**WHAT TO PRODUCE**
Go through the records below from the first line and print each one exactly, stopping after the line that contains "right knee: (246, 918)". Do not print pictures or anything past that line.

**MATERIALS PROVIDED**
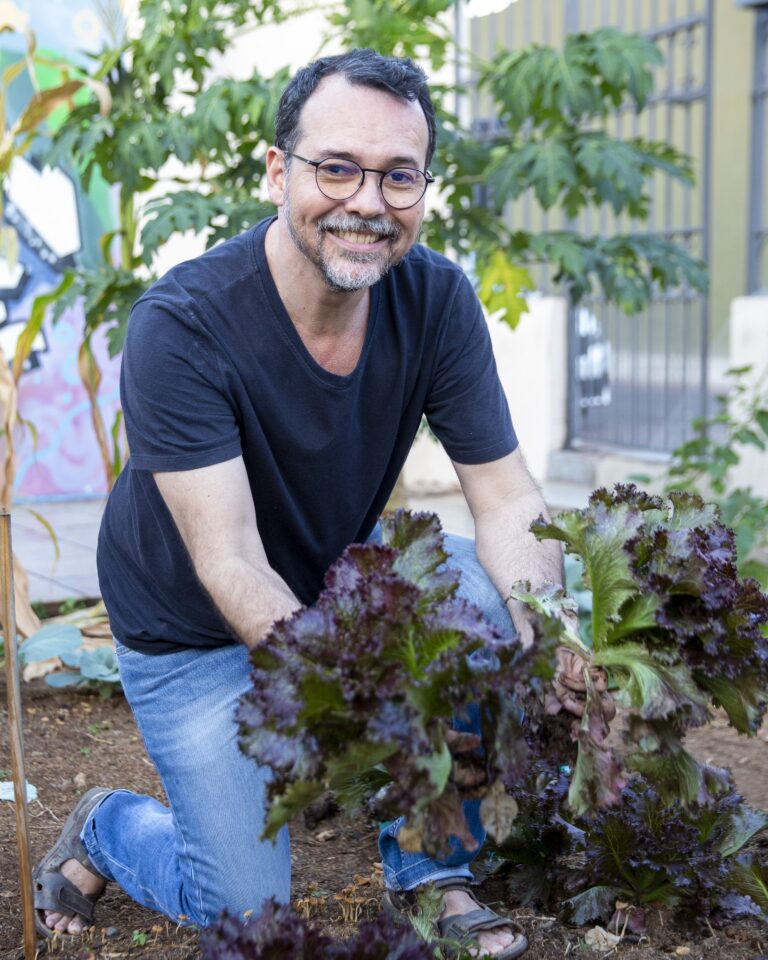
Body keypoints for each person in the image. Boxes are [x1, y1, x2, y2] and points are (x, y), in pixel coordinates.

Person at [33, 48, 591, 959]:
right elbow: (231, 563)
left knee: (485, 602)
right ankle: (109, 827)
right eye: (337, 167)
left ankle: (432, 871)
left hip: (334, 584)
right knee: (246, 918)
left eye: (398, 176)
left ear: (421, 187)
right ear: (278, 169)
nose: (368, 202)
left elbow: (506, 495)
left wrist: (548, 622)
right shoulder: (182, 326)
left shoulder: (437, 299)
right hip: (193, 631)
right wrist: (360, 693)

**YOUR SOLUTION**
Body keypoints for each person in the image. Boxes are [x1, y1, x2, y2] and points are (x, y), in pixel coordinates.

Person at [33, 48, 591, 959]:
right elbow: (231, 563)
left knee: (485, 602)
right ankle: (109, 827)
right eye: (337, 167)
left ankle: (432, 871)
left hip: (334, 584)
right knee: (246, 918)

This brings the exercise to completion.